The end behavior I'm after is this:
- Client requests a resource it hasn't seen before.
- Server responds with resource along with ETag and
max-age
(24 hours).
- Until 24 hours has passed, client will use cached resource.
- After the expiration date, client will perform a validate request (
If-None-Match: [etag]
)
- If resource has not changed:
- server responds with
304 Not Modified
- client is somehow informed that the existing resource has a new expiration date 24 hours from now
- return to step 3
Boiled down to its essense... can a 304 response contain a new max-age
? Or is the original max-age
honored for subsequent requests?
Yes, a 304 response can contain a new max-age
(or ETag, or other response headers for that matter).

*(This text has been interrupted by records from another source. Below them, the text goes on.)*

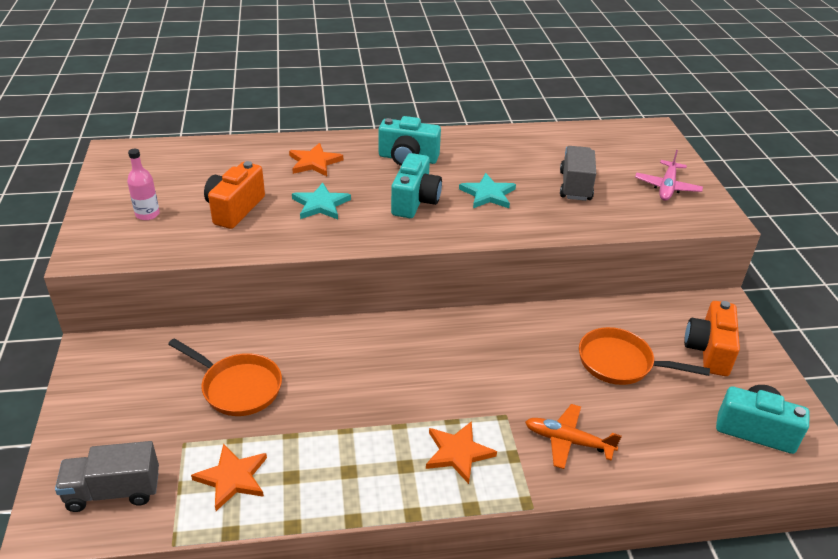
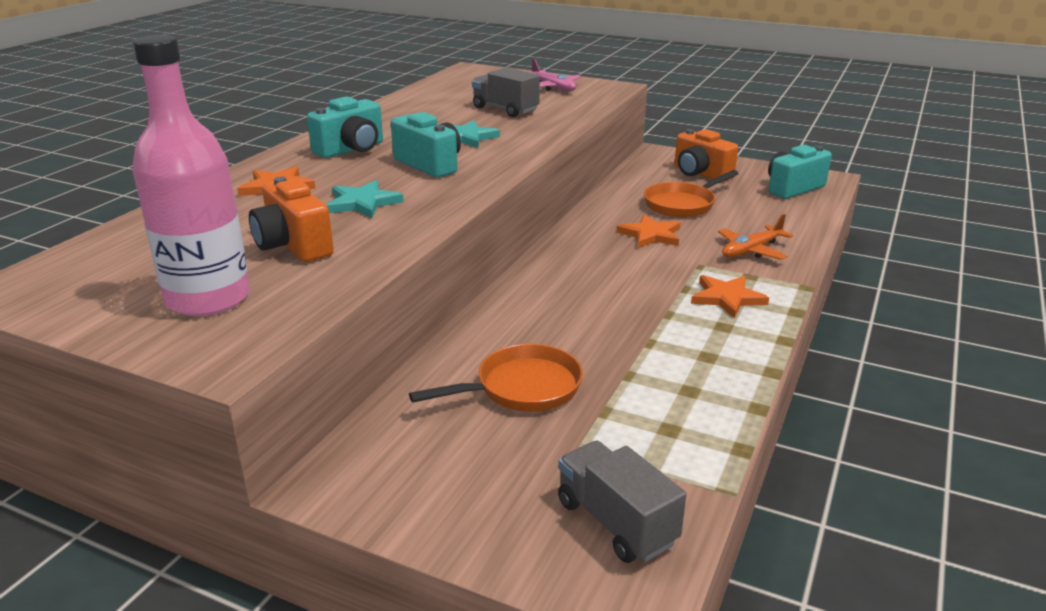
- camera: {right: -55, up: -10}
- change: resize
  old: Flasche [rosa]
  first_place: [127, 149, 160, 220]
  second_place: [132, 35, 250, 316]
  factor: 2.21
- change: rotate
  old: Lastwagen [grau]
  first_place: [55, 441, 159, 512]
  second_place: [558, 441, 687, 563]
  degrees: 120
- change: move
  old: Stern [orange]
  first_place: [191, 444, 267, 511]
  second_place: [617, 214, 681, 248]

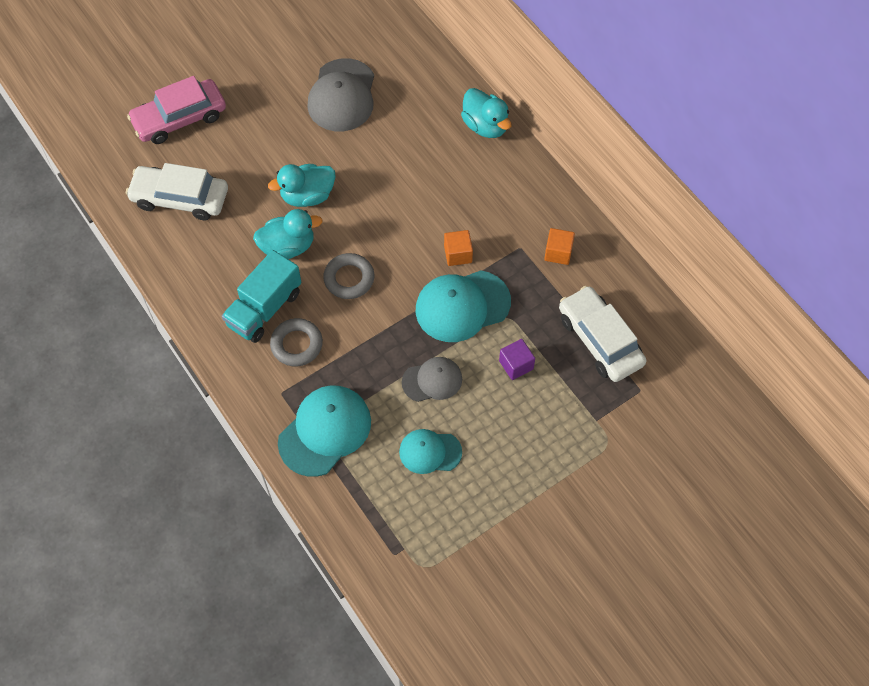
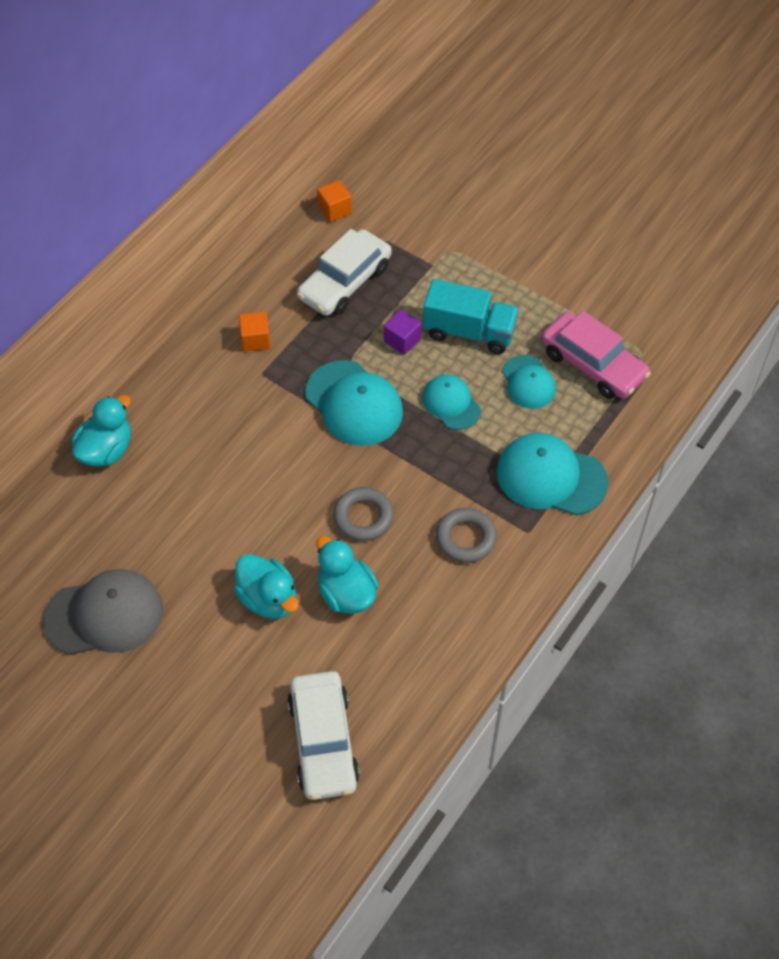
- camera: {right: -110, up: -5}
- change: move
  old: Auto [rosa]
  first_place: [127, 76, 226, 144]
  second_place: [541, 311, 651, 399]
- change: move
  old: Kubus [orange]
  first_place: [444, 230, 473, 266]
  second_place: [317, 180, 352, 222]
- change: move
  old: Lastwagen [türkis]
  first_place: [222, 250, 301, 343]
  second_place: [423, 279, 519, 354]
- change: recolor
  old: Kappe [grau]
  new: Kappe [türkis]
  first_place: [402, 357, 462, 402]
  second_place: [422, 374, 481, 430]

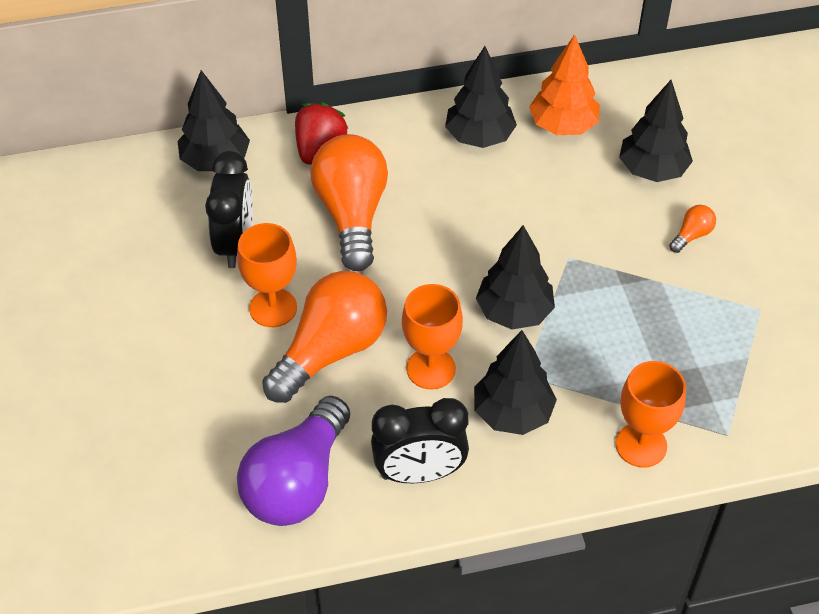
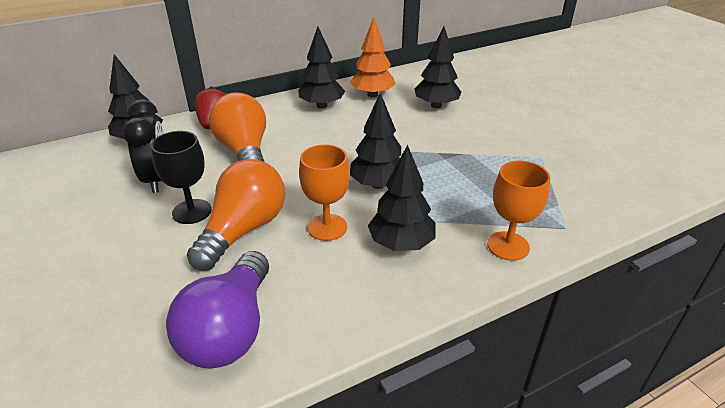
- camera: {right: -15, up: -15}
- change: delete
  old: Glühbirne [orange]
  first_place: [669, 205, 716, 253]
- change: recolor
  old: Kelch [orange]
  new: Kelch [schwarz]
  first_place: [237, 223, 297, 327]
  second_place: [151, 131, 212, 224]
- change: delete
  old: Wecker [schwarz]
  first_place: [371, 398, 469, 483]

I did an experiment using Firefox 4 to test whether the original max-age or the new one is honored, and the answer was that the new max-age
is honored, so you should be able to implement what you want to do.
It's important to remember that max-age
is relative to the Date
response header, not Last-Modified
, so whenever your server sets a max-age
directive of 24 hours, it is saying "24 hours from right now." So, assuming that's what you want, you won't have to change your max-age
at all, just always return 86400.
Anyway, here's an overview and dump of my experiment. Basically, I hit a test URL that set an ETag and set max-age
to 120 seconds. Accordingly, the server returned the page with these response headers:
HTTP/1.1 200 OK
Date: Tue, 14 Jun 2011 23:48:51 GMT
Cache-Control: max-age=120
Etag: "901ea3d0ac9303ae4855a09676f96701"
Last-Modified: Mon, 13 Jun 2011 22:20:03 GMT
I then repeated hitting "enter" in the address bar to load the page (but not force a hard reload). There was no network traffic, since Firefox repeatedly reloaded the page from cache. Then, after 120 seconds were over, the very next time I hit enter, Firefox instead sent a conditional GET to the server, as you would expect. The request and response from the server were:
GET /example HTTP/1.1
If-Modified-Since: Mon, 13 Jun 2011 22:20:03 GMT
If-None-Match: "901ea3d0ac9303ae4855a09676f96701"
HTTP/1.1 304 Not Modified
Date: Tue, 14 Jun 2011 23:50:54 GMT
Etag: "901ea3d0ac9303ae4855a09676f96701"
Cache-Control: max-age=240
Note that in the 304 response, I've had the server change max-age
from 120 seconds to 240.
So, the big question is, what would happen after 120 seconds? Would Firefox respect the new max-age
and continue loading the page from cache, or would it hit the server? The answer is that it continued loading the page from cache, and did not re-request until after 240 seconds were reached:
GET /example HTTP/1.1
If-Modified-Since: Mon, 13 Jun 2011 22:20:03 GMT
If-None-Match: "901ea3d0ac9303ae4855a09676f96701"
HTTP/1.1 304 Not Modified
Date: Tue, 14 Jun 2011 23:54:56 GMT
Etag: "901ea3d0ac9303ae4855a09676f96701"
Cache-Control: max-age=240
I repeated through another 240-second cycle and things worked as you'd expect. So, hopefully that answers the question for you.
The RFC explains how age computations are supposed to be implemented, and how the other Cache-Control parameters work. There's no guarantee that every browser and proxy will follow the rules, but at this point HTTP 1.1 is pretty old and you'd expect most of them will do as Firefox does.
(Note: For brevity in these example dumps, I've deleted irrelevant headers such as host, connection/keep-alive, content encoding/length/type, user-agent etc.)